**ACTION ITEM**
Please reproduce the entries in full. Keep every character the same.

DATA EXCERPTS section start

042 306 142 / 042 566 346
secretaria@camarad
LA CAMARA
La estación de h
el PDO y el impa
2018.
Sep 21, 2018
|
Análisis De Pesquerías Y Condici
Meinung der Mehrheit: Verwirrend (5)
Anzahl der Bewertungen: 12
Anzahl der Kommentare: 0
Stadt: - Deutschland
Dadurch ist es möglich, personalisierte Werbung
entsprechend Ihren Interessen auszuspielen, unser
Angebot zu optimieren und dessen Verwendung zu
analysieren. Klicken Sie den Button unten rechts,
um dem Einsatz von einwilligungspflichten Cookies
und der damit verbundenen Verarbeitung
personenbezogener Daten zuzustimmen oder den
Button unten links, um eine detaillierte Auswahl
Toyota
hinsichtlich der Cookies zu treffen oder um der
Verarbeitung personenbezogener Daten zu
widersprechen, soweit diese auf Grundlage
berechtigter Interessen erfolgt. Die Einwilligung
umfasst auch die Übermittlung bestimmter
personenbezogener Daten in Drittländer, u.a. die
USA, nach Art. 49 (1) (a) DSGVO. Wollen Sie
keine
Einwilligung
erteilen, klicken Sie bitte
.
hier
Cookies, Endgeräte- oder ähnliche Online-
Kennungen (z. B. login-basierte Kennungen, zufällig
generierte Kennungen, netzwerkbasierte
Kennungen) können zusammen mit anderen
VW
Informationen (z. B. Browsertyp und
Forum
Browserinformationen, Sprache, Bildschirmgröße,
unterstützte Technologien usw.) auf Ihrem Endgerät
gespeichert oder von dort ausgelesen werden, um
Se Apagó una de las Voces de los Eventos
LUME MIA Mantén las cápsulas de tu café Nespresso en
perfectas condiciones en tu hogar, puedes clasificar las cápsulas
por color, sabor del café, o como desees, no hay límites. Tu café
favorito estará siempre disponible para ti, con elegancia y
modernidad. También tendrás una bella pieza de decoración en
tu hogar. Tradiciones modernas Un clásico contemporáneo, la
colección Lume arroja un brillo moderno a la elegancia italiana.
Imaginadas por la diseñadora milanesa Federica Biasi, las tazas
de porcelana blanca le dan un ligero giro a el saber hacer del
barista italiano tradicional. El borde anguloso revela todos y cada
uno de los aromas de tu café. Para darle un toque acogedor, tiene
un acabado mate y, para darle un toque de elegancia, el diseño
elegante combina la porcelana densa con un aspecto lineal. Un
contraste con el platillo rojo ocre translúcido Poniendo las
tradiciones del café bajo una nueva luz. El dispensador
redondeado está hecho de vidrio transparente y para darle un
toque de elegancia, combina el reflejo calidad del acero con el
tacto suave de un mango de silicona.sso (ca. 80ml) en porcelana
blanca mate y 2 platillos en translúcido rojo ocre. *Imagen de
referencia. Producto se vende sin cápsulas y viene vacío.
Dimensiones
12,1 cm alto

DATA EXCERPTS section end

**SOLUTION TO THIS EXERCISE**
042 306 142 / 042 566 346
secretaria@camarad
LA CAMARA
La estación de h
el PDO y el impa
2018.
Sep 21, 2018
|
Análisis De Pesquerías Y Condici
Meinung der Mehrheit: Verwirrend (5)
Anzahl der Bewertungen: 12
Anzahl der Kommentare: 0
Stadt: - Deutschland
Dadurch ist es möglich, personalisierte Werbung
entsprechend Ihren Interessen auszuspielen, unser
Angebot zu optimieren und dessen Verwendung zu
analysieren. Klicken Sie den Button unten rechts,
um dem Einsatz von einwilligungspflichten Cookies
und der damit verbundenen Verarbeitung
personenbezogener Daten zuzustimmen oder den
Button unten links, um eine detaillierte Auswahl
Toyota
hinsichtlich der Cookies zu treffen oder um der
Verarbeitung personenbezogener Daten zu
widersprechen, soweit diese auf Grundlage
berechtigter Interessen erfolgt. Die Einwilligung
umfasst auch die Übermittlung bestimmter
personenbezogener Daten in Drittländer, u.a. die
USA, nach Art. 49 (1) (a) DSGVO. Wollen Sie
keine
Einwilligung
erteilen, klicken Sie bitte
.
hier
Cookies, Endgeräte- oder ähnliche Online-
Kennungen (z. B. login-basierte Kennungen, zufällig
generierte Kennungen, netzwerkbasierte
Kennungen) können zusammen mit anderen
VW
Informationen (z. B. Browsertyp und
Forum
Browserinformationen, Sprache, Bildschirmgröße,
unterstützte Technologien usw.) auf Ihrem Endgerät
gespeichert oder von dort ausgelesen werden, um
Se Apagó una de las Voces de los Eventos
LUME MIA Mantén las cápsulas de tu café Nespresso en
perfectas condiciones en tu hogar, puedes clasificar las cápsulas
por color, sabor del café, o como desees, no hay límites. Tu café
favorito estará siempre disponible para ti, con elegancia y
modernidad. También tendrás una bella pieza de decoración en
tu hogar. Tradiciones modernas Un clásico contemporáneo, la
colección Lume arroja un brillo moderno a la elegancia italiana.
Imaginadas por la diseñadora milanesa Federica Biasi, las tazas
de porcelana blanca le dan un ligero giro a el saber hacer del
barista italiano tradicional. El borde anguloso revela todos y cada
uno de los aromas de tu café. Para darle un toque acogedor, tiene
un acabado mate y, para darle un toque de elegancia, el diseño
elegante combina la porcelana densa con un aspecto lineal. Un
contraste con el platillo rojo ocre translúcido Poniendo las
tradiciones del café bajo una nueva luz. El dispensador
redondeado está hecho de vidrio transparente y para darle un
toque de elegancia, combina el reflejo calidad del acero con el
tacto suave de un mango de silicona.sso (ca. 80ml) en porcelana
blanca mate y 2 platillos en translúcido rojo ocre. *Imagen de
referencia. Producto se vende sin cápsulas y viene vacío.
Dimensiones
12,1 cm alto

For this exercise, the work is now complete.